_COMPLETE THE FOLLOWING_
(a) Render the labeling and segmentation records as a Markdown table with the columns "Row" and "Line". Number each nonblank line and omit blank lines.
(b) Extend the forum thread critiquing a hillside flower shot past its final sentence.

_EXTRACT PROVIDED_
————————

# Opinions?



## photographerfrankie (Jun 11, 2017)

Went out shooting the other day up a nearby hill, and was wondering what you thought of the attached shot. It's only lightly edited in LR. [emoji16]





Sent from my iPhone using ThePhotoForum.com mobile app


----------



## Shafty (Jun 11, 2017)

Too warm and to much noise for liking. Although the noise could be the bokeh.
What I like is the way you captured the water droplets on the leafs and how you use the right amount of space above the flower.


----------



## photographerfrankie (Jun 11, 2017)

Shafty said:


> Too warm and to much noise for liking. Although the noise could be the bokeh.
> What I like is the way you captured the water droplets on the leafs and how you use the right amount of space above the flower.



Thanks for your reply! I'll consider what you've said. It's nice to know people look at my stuff as I'm very new to this forum! Thanks again! [emoji16]


Sent from my iPhone using ThePhotoForum.com mobile app


----------



## Shafty (Jun 11, 2017)

Shafty said:


> Too warm and to much noise for liking. Although the noise could be the bokeh





photographerfrankie said:


> Shafty said:
> 
> 
> > Too warm and to much noise for liking. Although the noise could be the bokeh.
> ...


I'm new too, its great to get other peoples opinion on photos that you have taken and from my experince so far this community has been great with new people and their photos


----------



## photographerfrankie (Jun 11, 2017)

Shafty said:


> Shafty said:
> 
> 
> > Too warm and to much noise for liking. Although the noise could be the bokeh
> ...



I agree [emoji4]


Sent from my iPhone using ThePhotoForum.com mobile app


----------



## Steven Dillon (Jun 12, 2017)

Since I don't know what your artistic intent was, it's hard to provide any real advice.  That being said, the fact that it isn't obvious what your artistic intent was is sort of a problem.  If your subject is the flower, then you would be better served by simplifying the image.  In other words, don't show so much of the distracting background.  Isolating the flower against a background of just colors will make the flower stand out (there are several ways you could do that).  You might try finding some photographer's work that you really enjoy - something that speaks to your heart - and pull their images apart.  Ask yourself, "What do they do that I really like? and Why does this image get me excited?"  Then attempt to create those conditions in your pieces.


----------



## smoke665 (Jun 12, 2017)

See you just joined, so first of all welcome!!! You'll find this is a great place to learn.

————————

Labeling and segmentation records
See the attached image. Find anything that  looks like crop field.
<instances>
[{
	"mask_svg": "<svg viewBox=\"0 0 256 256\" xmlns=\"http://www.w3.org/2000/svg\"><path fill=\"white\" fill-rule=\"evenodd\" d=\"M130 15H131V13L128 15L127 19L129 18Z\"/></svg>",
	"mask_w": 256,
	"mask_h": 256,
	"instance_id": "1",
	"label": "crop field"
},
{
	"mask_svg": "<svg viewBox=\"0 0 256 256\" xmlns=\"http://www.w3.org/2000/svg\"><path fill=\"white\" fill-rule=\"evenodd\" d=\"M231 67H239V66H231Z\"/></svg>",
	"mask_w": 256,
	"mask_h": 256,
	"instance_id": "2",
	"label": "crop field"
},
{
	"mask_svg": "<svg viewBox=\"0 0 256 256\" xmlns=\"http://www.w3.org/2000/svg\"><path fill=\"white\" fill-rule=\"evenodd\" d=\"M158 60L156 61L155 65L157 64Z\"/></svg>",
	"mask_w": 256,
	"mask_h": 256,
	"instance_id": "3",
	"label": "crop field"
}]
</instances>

————————

_ANSWERS TO THE TASKS_
(a)
| Row | Line |
|---|---|
| 1 | See the attached image. Find anything that  looks like crop field. |
| 2 | <instances> |
| 3 | [{ |
| 4 | 	"mask_svg": "<svg viewBox=\"0 0 256 256\" xmlns=\"http://www.w3.org/2000/svg\"><path fill=\"white\" fill-rule=\"evenodd\" d=\"M130 15H131V13L128 15L127 19L129 18Z\"/></svg>", |
| 5 | 	"mask_w": 256, |
| 6 | 	"mask_h": 256, |
| 7 | 	"instance_id": "1", |
| 8 | 	"label": "crop field" |
| 9 | }, |
| 10 | { |
| 11 | 	"mask_svg": "<svg viewBox=\"0 0 256 256\" xmlns=\"http://www.w3.org/2000/svg\"><path fill=\"white\" fill-rule=\"evenodd\" d=\"M231 67H239V66H231Z\"/></svg>", |
| 12 | 	"mask_w": 256, |
| 13 | 	"mask_h": 256, |
| 14 | 	"instance_id": "2", |
| 15 | 	"label": "crop field" |
| 16 | }, |
| 17 | { |
| 18 | 	"mask_svg": "<svg viewBox=\"0 0 256 256\" xmlns=\"http://www.w3.org/2000/svg\"><path fill=\"white\" fill-rule=\"evenodd\" d=\"M158 60L156 61L155 65L157 64Z\"/></svg>", |
| 19 | 	"mask_w": 256, |
| 20 | 	"mask_h": 256, |
| 21 | 	"instance_id": "3", |
| 22 | 	"label": "crop field" |
| 23 | }] |
| 24 | </instances> |

(b)
I'm assuming the flower is your intended focal point. If so, then the most glaring thing is the amount of real estate surrounding the flower that adds nothing but distraction to the image. Especially the OF stalk on the right of the flower. As the previous poster said "SIMPLIFY". 

Think about the leaves and stalks surrounding the flower, can you use them as leading lines into the flower.  Can you view your focal point from a different angle? Think about your colors, and how they relate to what you want to portray. How you use color in an image is as important as the composition Color Harmonies: complementary, analogous, triadic color schemes

Lastly, exposure. Your sky is totally blown, and the flowers grass almost a full stop overexposed (which may have been because of the sky). If you're shooting on full automatic then you need to study up on manual. High contrast/bright differences in light can throw your camera off.  Camera Exposure: Aperture, ISO & Shutter Speed   Also as mentioned the white balance is a little warm, and the noise (from high ISO) is noticeable, again these are things you need to read up on. Understanding White Balance

You don't have your profile marked either way as to if it's ok to edit, so I'm hesitant to post this clip, but it serves as a way of showing you what I mean by the above suggestions.


----------



## OldManJim (Jun 16, 2017)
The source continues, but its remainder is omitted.